Considerably jokier in tone than any of its predecessors, Shaft plays like a cross between a raunchy family sitcom and a mismatched-buddy movie in the vein of director Tim Story’s earlier Ride Along and Ride Along 2. But though the film periodically stumbles into a funny sight gag (like the initial reunion of Shaft and JJ), most of the laughs it scores have less to do with timing or mutual chemistry than with the volume of its stars. Usher plays the ass-clenching priss, while Jackson turns Shaft into, well, a loudly profane Samuel L. Jackson role. His un-PC gumshoe can’t stop going off on screeds about millennials, tight pants, coconut water, and the good old days when men didn’t need permission for anything. If Singleton’s Shaft was partly the product of post-Tarantino nostalgia for the badassery of blaxploitation, Story’s seems to pine for the ’80s and ’90s heyday of action heroes who could blow away stereotypical bad guys, drop a one-liner, and get laid without anyone asking too many questions.

But Shaft doesn’t have a classic action movie’s muscle, or the attitude of its blaxploitation forebears, despite its trying quotations of the long instrumental intro of Hayes’ Oscar-winning theme. The original 1971 Shaft, directed by the former photojournalist Gordon Parks, was part of the first wave of Hollywood movies to venture into the streets of American cities in full color. The hero was larger than life and the plot was formulaic, but the movie treated its realness like a special effect.
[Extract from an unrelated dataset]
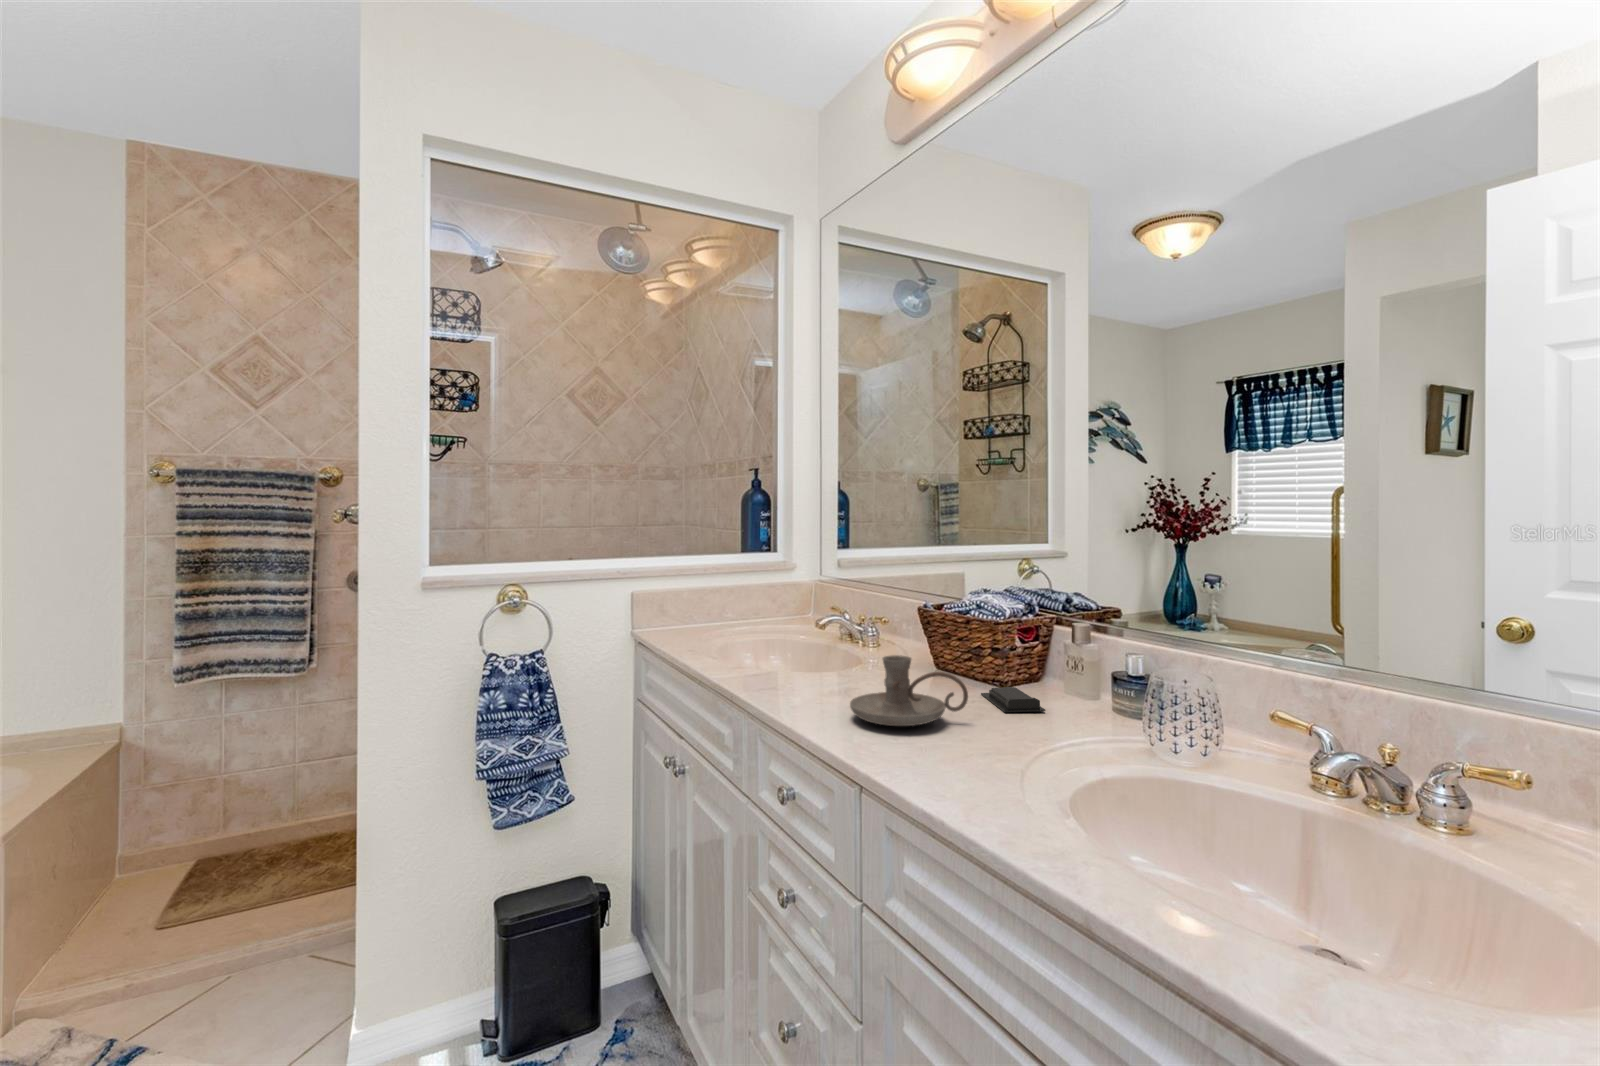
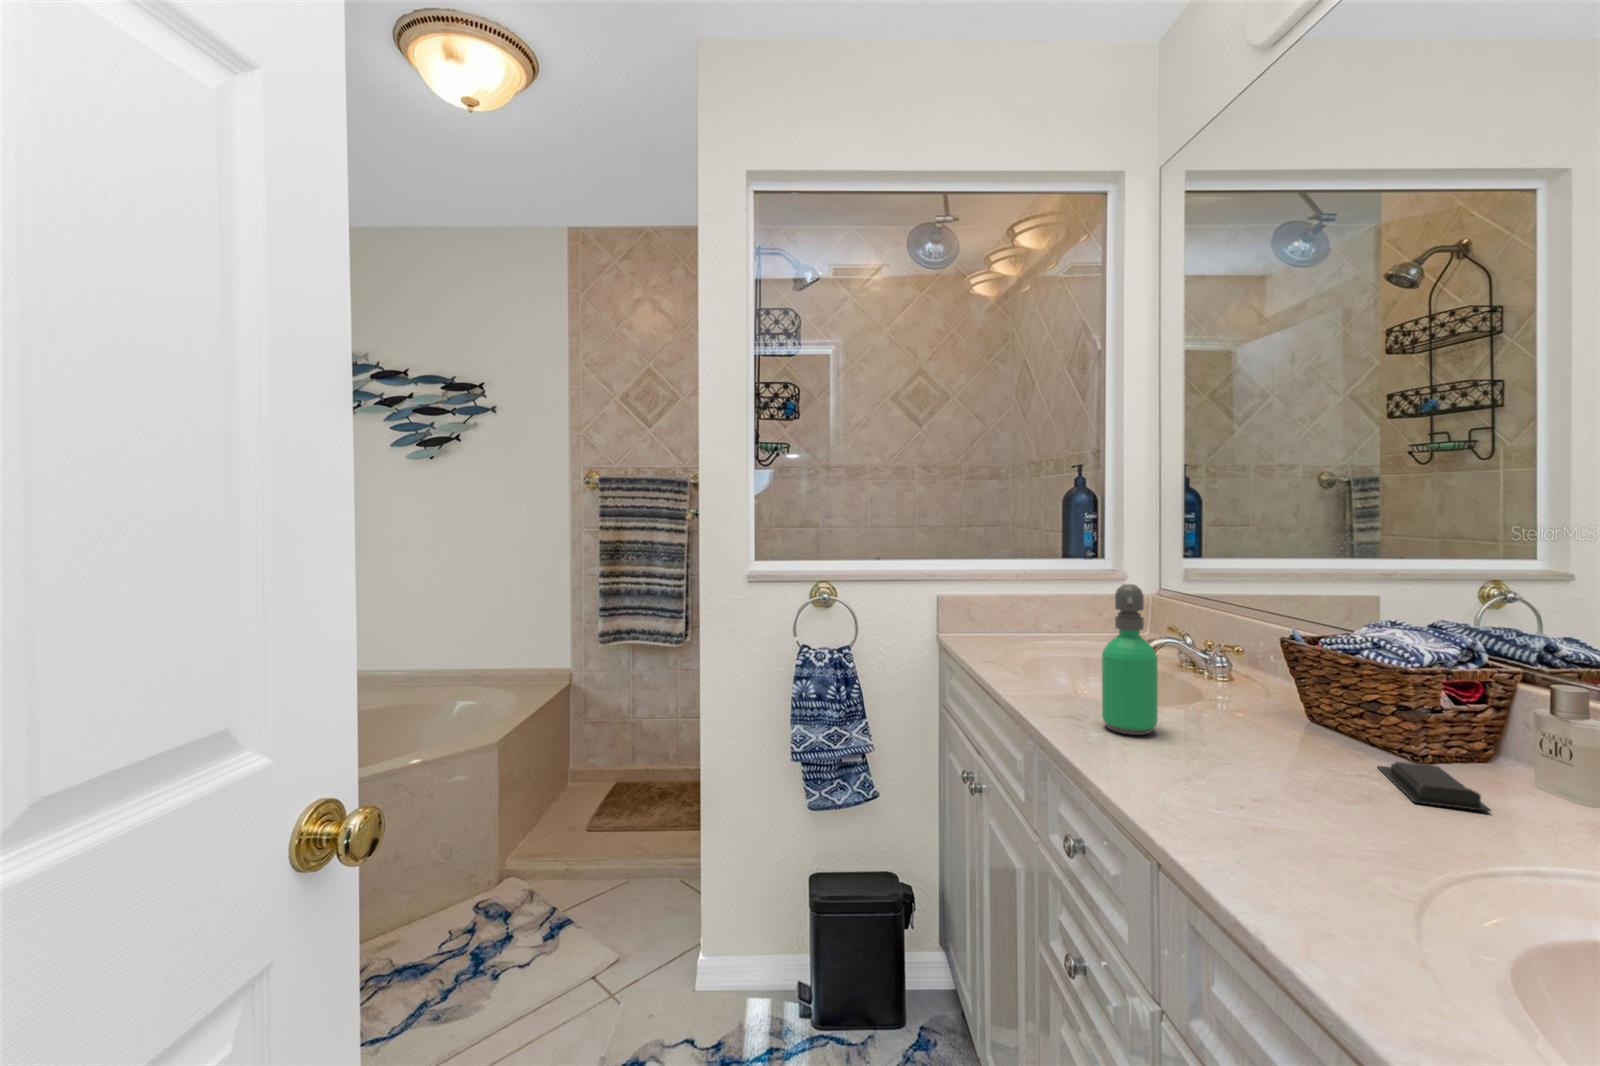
soap dispenser: none [794,567,837,693] -> present [1102,584,1158,735]
candle holder: present [850,655,968,726] -> none [1165,704,1347,802]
Shaft swaggered past newsstands, movie theaters, and shops selling sex and shoes. He ate hot dogs at a real Times Square lunch counter and jaywalked through honking downtown traffic, exhaling big puffs of breath vapor in the Manhattan cold. The new Shaft, in contrast, was shot in Atlanta (doubling unconvincingly for New York City), though it might as well have been set in a vacuum, with its flat lighting and limited assortment of cheap cop-show locations.

It doesn’t help that the plot is a mess, awkwardly juggling heroin smugglers, a shadowy villain from Shaft’s NYPD days, a romantic subplot involving JJ’s childhood friend (Alexandra Shipp), a redemption arc, and assorted tone-deaf attempts at real-world relevance: troubled veterans, the ’80s drug epidemic, Islamophobia. For a movie that badly needs the audience to know that it’s winking at some of the phonier conventions of the genre, Shaft seems overly concerned with saying something, but puts in minimal effort. (The subplot involving the mosque frequented by JJ’s best friend is probably the most embarrassing example.) And that’s before it throws Roundtree’s original-flavor, cane-sugar, glass-bottle Shaft into the mix. Continuing the paternal theme, Shaft retcons the character. Previously introduced as John Shaft II’s uncle, he is now referred to as his biological father—which is quite the twist, considering that Roundtree is only six years older than Jackson.

But then, does anyone going into Shaft expect strict adherence to the continuity of this not-quite-franchise? Unsurprisingly, Roundtree ends up effortlessly stealing the few scenes he’s in, underplaying the kind of punchlines his co-stars deliver with exclamation marks. Which points to the real problem with Shaft and its cranky, ranting private eye hero. Among all the cardinal sins of moviemaking it commits (up to and including reusing an iconic needle drop from a Martin Scorsese movie), the worst is this: It makes Shaft look uncool.